Avec 60 ans de carrière derrière la guitare, Paul Daraîche est une véritable légende vivante. Avec nous, l’auteur-compositeur-interprète de 78 ans revisite sa carrière et sa vie à travers cinq de ses chansons marquantes, des tounes qui racontent ses joies et ses peines, ses succès et ses échecs, ses moments lumineux comme ses parts d’ombre.

À ma mère

Écrite en 1980 à la suite du décès de son père, À ma mère est devenue la chanson la plus emblématique de Paul et figure parmi les incontournables de son répertoire.

« J’étais en tournée avec ma sœur Julie, se souvient-il. J’ai pu voir mon père en Gaspésie avant qu’il parte. Le lendemain de son décès, en arrivant à Petit-Rocher, au Nouveau-Brunswick, je suis allé au bord de la mer avec ma guitare, et la toune m’est tombée du ciel. C’est un cadeau de mon père, c’est sûr! »

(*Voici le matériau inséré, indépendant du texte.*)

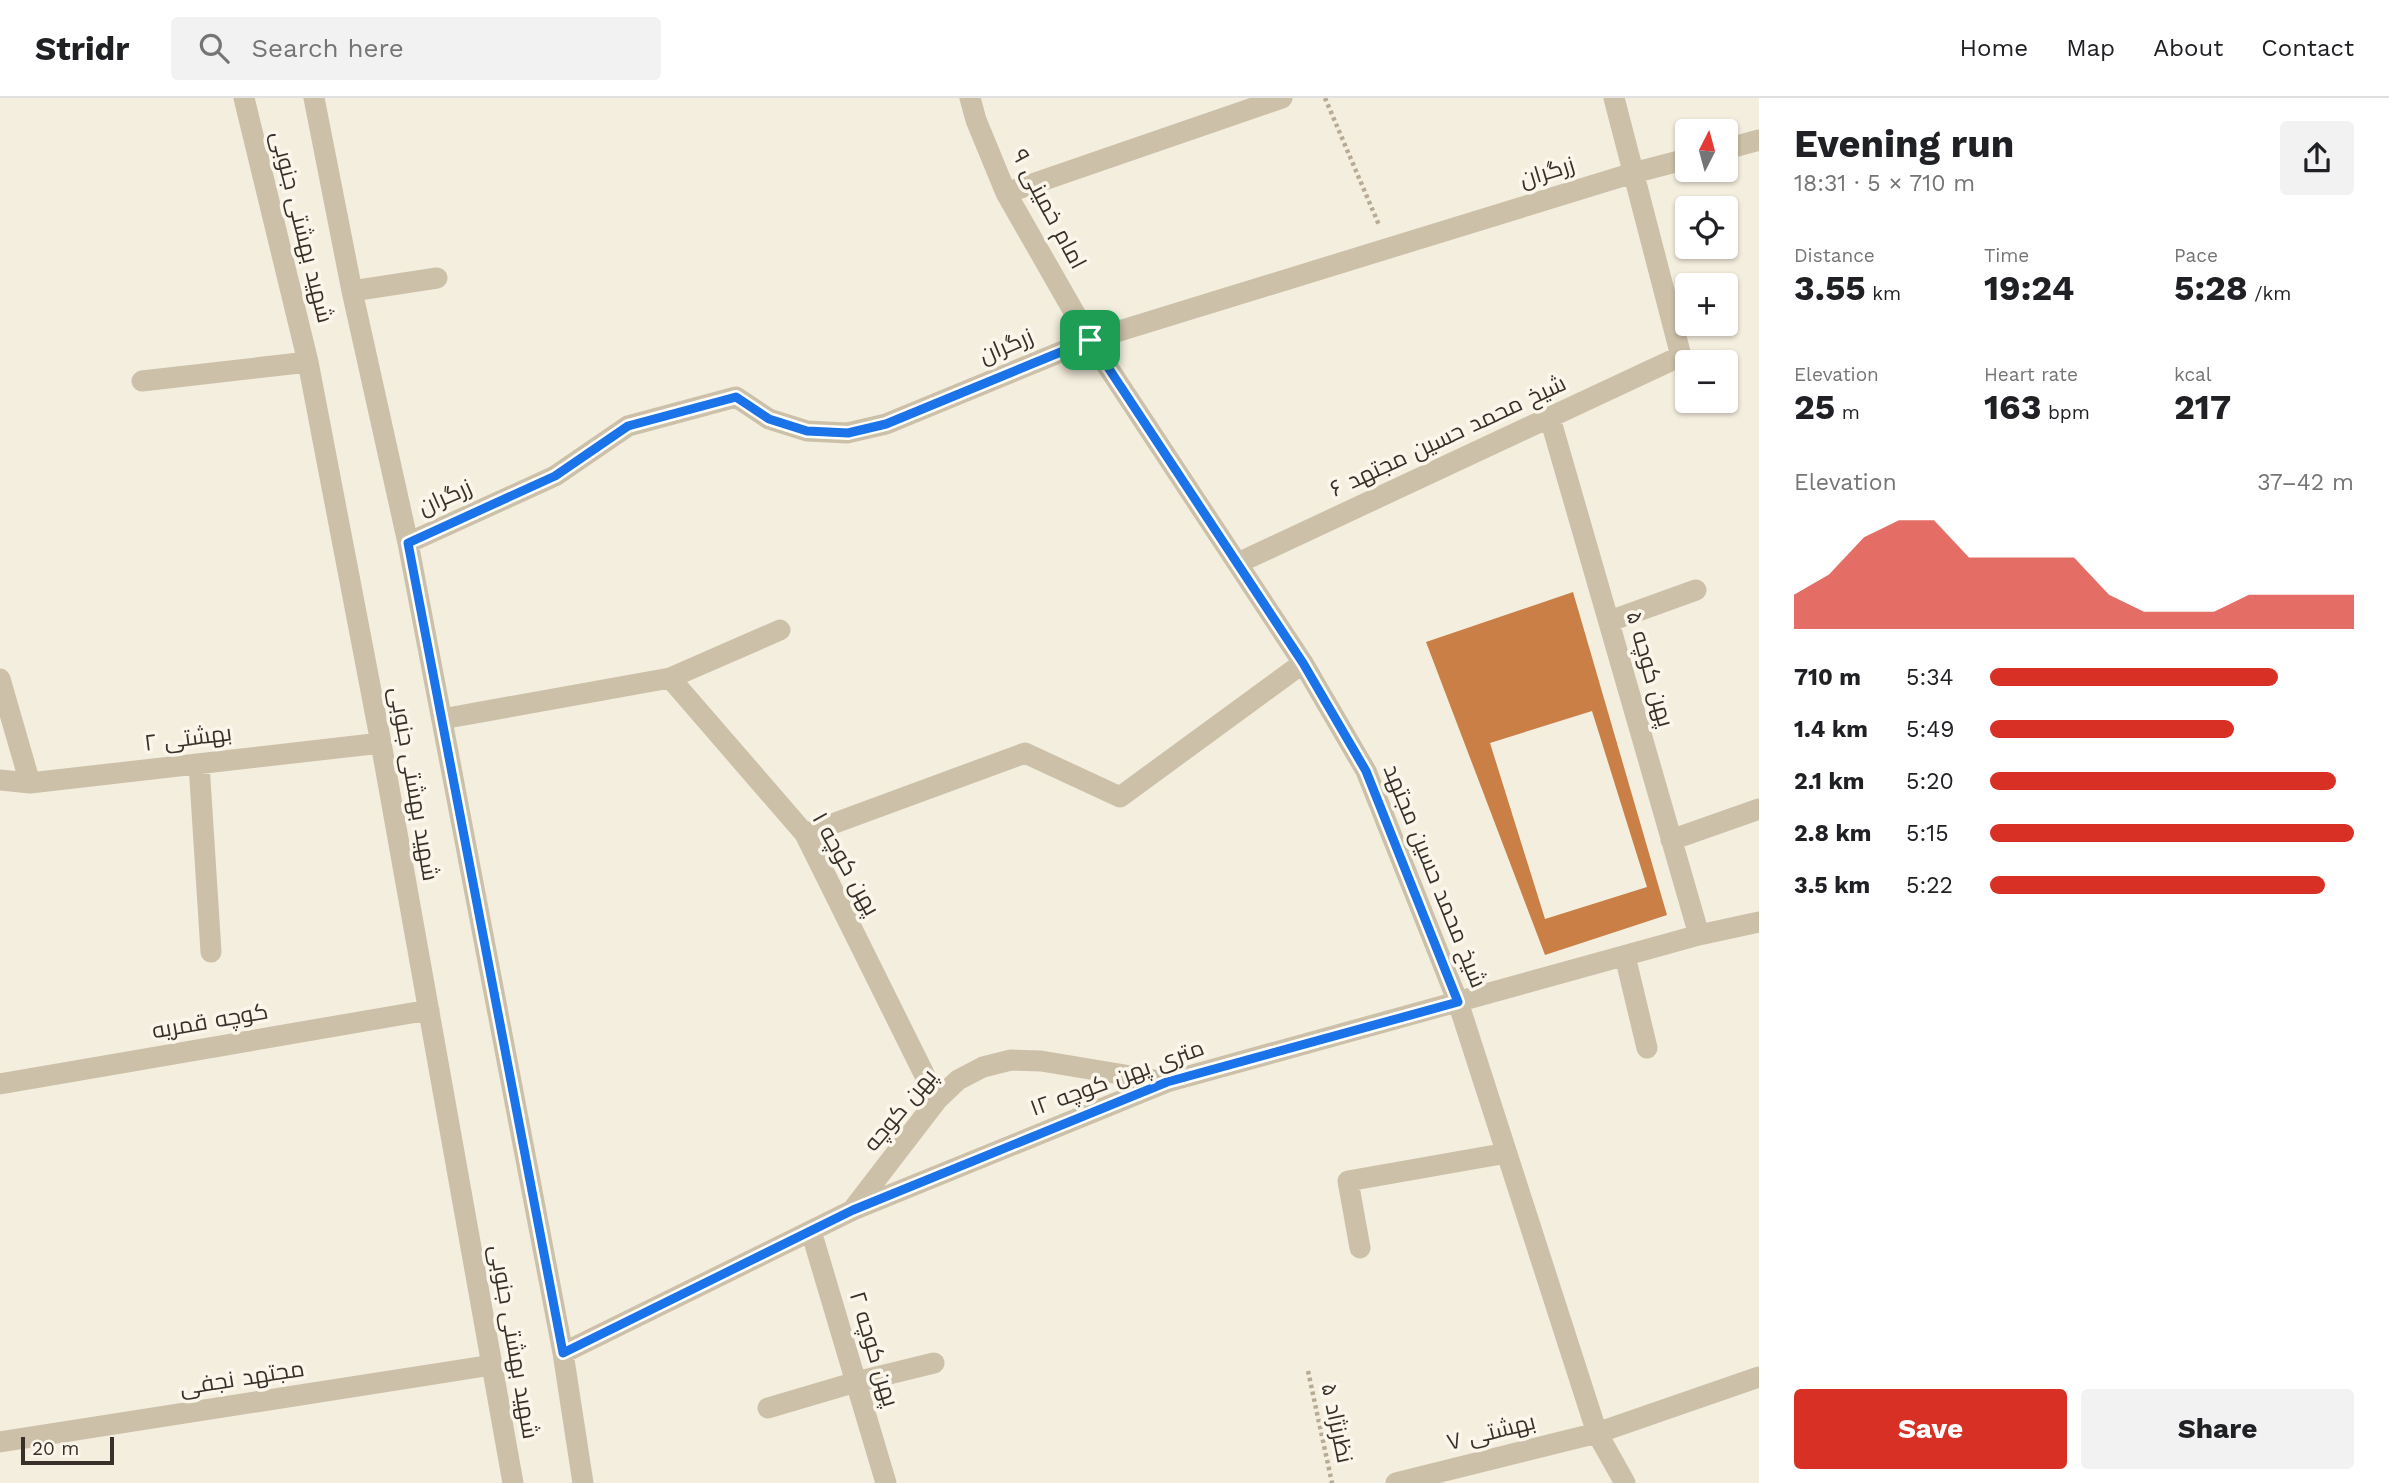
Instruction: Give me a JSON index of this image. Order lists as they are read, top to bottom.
{
  "streets": {
    "street": [
      "زرگران",
      "امام خمینی ۹",
      "شهید بهشتی جنوبی",
      "شیخ محمد حسین مجتهد ۶",
      "پهن کوچه ۵",
      "بهشتی ۲",
      "پهن کوچه ۱",
      "شیخ محمد حسین مجتهد",
      "کوچه قمریه",
      "۱۲ متری پهن کوچه",
      "پهن کوچه",
      "پهن کوچه ۲",
      "مجتهد نجفی",
      "بهشتی ۷"
    ],
    "path": ["نظرنژاد ۵"]
  },
  "crossings": [
    ["زرگران", "امام خمینی ۹"],
    ["زرگران", "شهید بهشتی جنوبی"],
    ["زرگران", "شیخ محمد حسین مجتهد ۶"],
    ["زرگران", "شیخ محمد حسین مجتهد"],
    ["امام خمینی ۹", "شیخ محمد حسین مجتهد"],
    ["شهید بهشتی جنوبی", "بهشتی ۲"],
    ["شهید بهشتی جنوبی", "کوچه قمریه"],
    ["شهید بهشتی جنوبی", "۱۲ متری پهن کوچه"],
    ["شهید بهشتی جنوبی", "مجتهد نجفی"],
    ["شیخ محمد حسین مجتهد ۶", "پهن کوچه ۵"],
    ["شیخ محمد حسین مجتهد ۶", "شیخ محمد حسین مجتهد"],
    ["پهن کوچه ۵", "۱۲ متری پهن کوچه"],
    ["پهن کوچه ۱", "پهن کوچه"],
    ["شیخ محمد حسین مجتهد", "۱۲ متری پهن کوچه"],
    ["شیخ محمد حسین مجتهد", "بهشتی ۷"],
    ["۱۲ متری پهن کوچه", "پهن کوچه"],
    ["۱۲ متری پهن کوچه", "پهن کوچه ۲"]
  ],
  "scale_bar": "20 m",
  "north": "top",
  "page": {
    "header": "Stridr",
    "search": "Search here",
    "nav": [
      "Home",
      "Map",
      "About",
      "Contact"
    ],
    "heading": ["Evening run", "18:31 · 5 × 710 m"],
    "map_buttons": ["+", "−"],
    "stats": [
      ["Distance", "3.55 km"],
      ["Time", "19:24"],
      ["Pace", "5:28 /km"],
      ["Elevation", "25 m"],
      ["Heart rate", "163 bpm"],
      ["kcal", "217"]
    ],
    "chart": ["Elevation", "37–42 m"],
    "list": [
      {
        "name": "710 m",
        "note": "5:34"
      },
      {
        "name": "1.4 km",
        "note": "5:49"
      },
      {
        "name": "2.1 km",
        "note": "5:20"
      },
      {
        "name": "2.8 km",
        "note": "5:15"
      },
      {
        "name": "3.5 km",
        "note": "5:22"
      }
    ],
    "buttons": ["Save", "Share"],
    "scale": "20 m"
  }
}
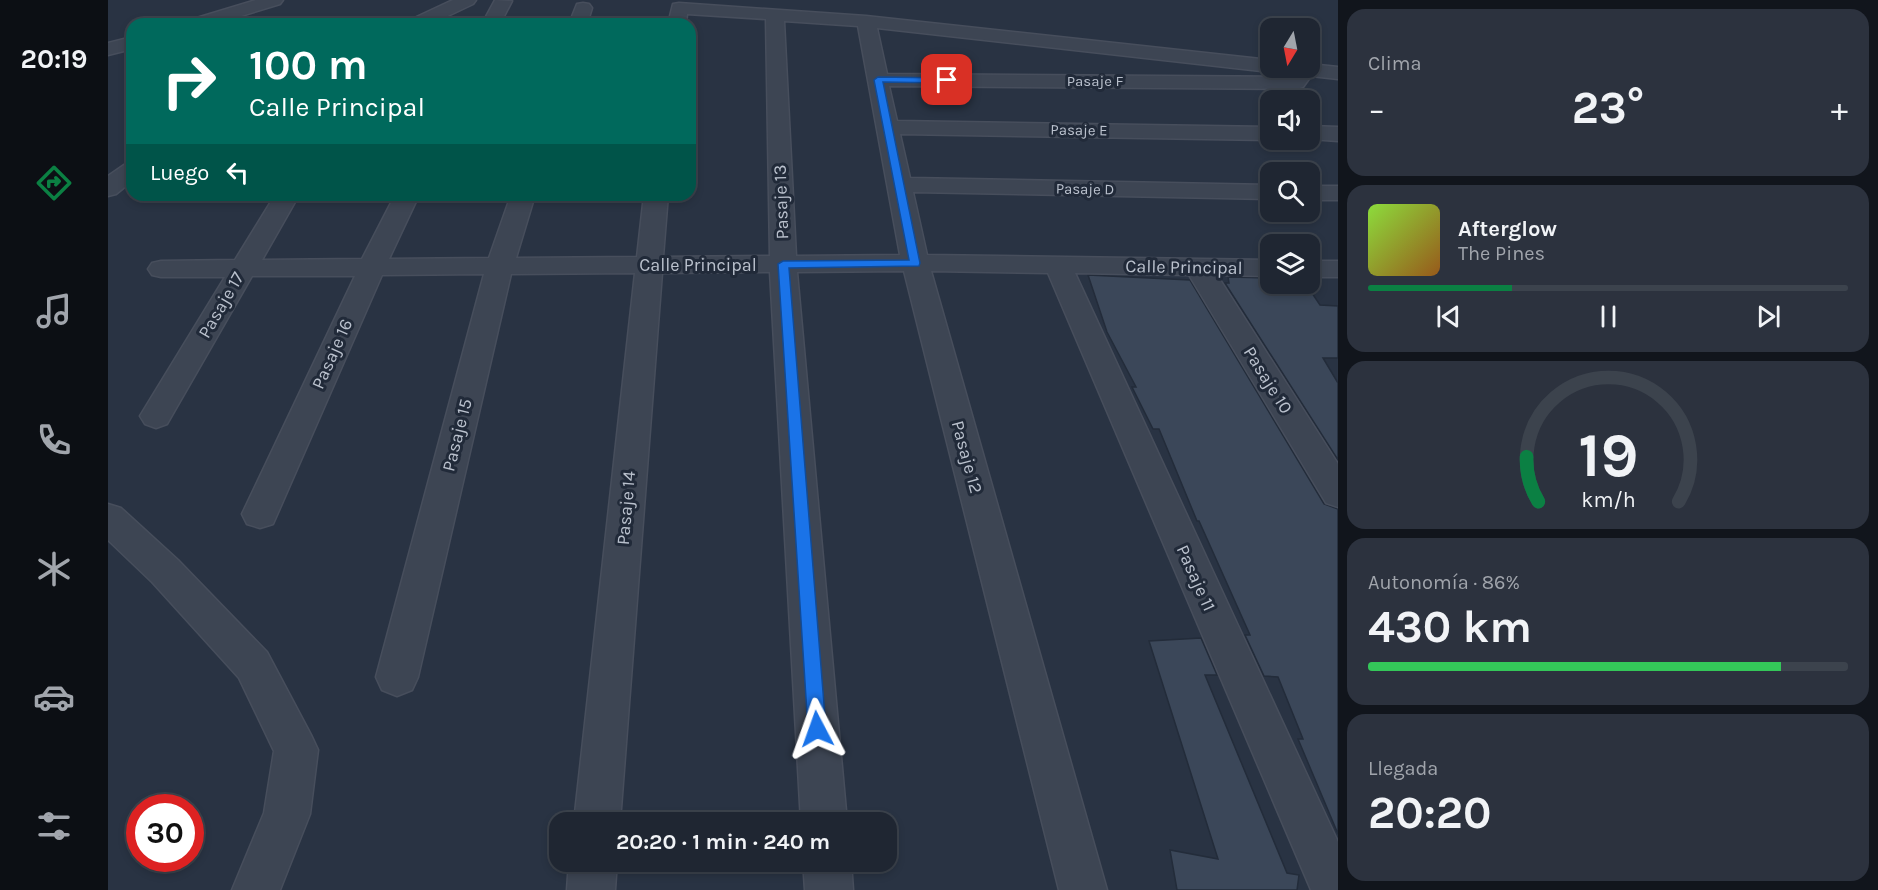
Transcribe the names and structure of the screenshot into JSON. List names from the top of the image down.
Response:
{
  "streets": {
    "street": [
      "Pasaje F",
      "Pasaje E",
      "Pasaje D",
      "Pasaje 13",
      "Calle Principal",
      "Pasaje 17",
      "Pasaje 16",
      "Pasaje 10",
      "Pasaje 15",
      "Pasaje 12",
      "Pasaje 14",
      "Pasaje 11"
    ]
  },
  "crossings": [
    ["Pasaje F", "Pasaje 12"],
    ["Pasaje E", "Pasaje 12"],
    ["Pasaje D", "Pasaje 12"],
    ["Pasaje 13", "Calle Principal"],
    ["Calle Principal", "Pasaje 17"],
    ["Calle Principal", "Pasaje 16"],
    ["Calle Principal", "Pasaje 10"],
    ["Calle Principal", "Pasaje 15"],
    ["Calle Principal", "Pasaje 12"],
    ["Calle Principal", "Pasaje 14"],
    ["Calle Principal", "Pasaje 11"]
  ],
  "north": "bottom",
  "page": {
    "tabs": "20:19",
    "tile": [
      "Clima",
      ["Autonomía · 86%", "430 km"],
      ["Llegada", "20:20"]
    ],
    "turn": ["100 m", "Calle Principal"],
    "heat": ["−", "23°", "+"],
    "then": "Luego",
    "song": ["Afterglow", "The Pines"],
    "limit": "30",
    "trip": "20:20 · 1 min · 240 m",
    "gauge": ["19", "km/h"]
  }
}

« Encore aujourd’hui, c’est ma plus grande chanson. Bien des artistes l’ont reprise, et on continue de l’enregistrer. On m’en parle tout le temps. C’est toujours la dernière que je chante en show. À chaque fois, il y a des gens dans la salle qui viennent uniquement pour l’entendre. Si je ne la faisais pas, je mangerais une volée après le spectacle! »

Dans ta robe blanche

Paul Daraîche a toujours été très proche de sa famille d’origine. Il a d’ailleurs fait carrière pendant plusieurs années avec sa sœur, Julie, et sa nièce, Dani. Il a su recréer un clan tricoté serré avec sa deuxième épouse. « Pour mon mariage, j’avais écrit Dans ta robe blanche, une super belle chanson. Johanne est venue me chercher en enfer, confesse‑t-il. J’étais sur la poudre, dans ce temps-là. J’étais fini… J’ai fait 45 ans de bars. C’était rempli de bandits, de motards, de mafiosos. Je me suis fait prendre au piège. C’est à cette période que Johanne est arrivée : elle m’a sorti de l’enfer. Quand mon premier mariage s’est défait, ça m’a éloigné de mes enfants. Johanne m’a redonné le goût de recommencer. On a eu deux enfants ensemble. »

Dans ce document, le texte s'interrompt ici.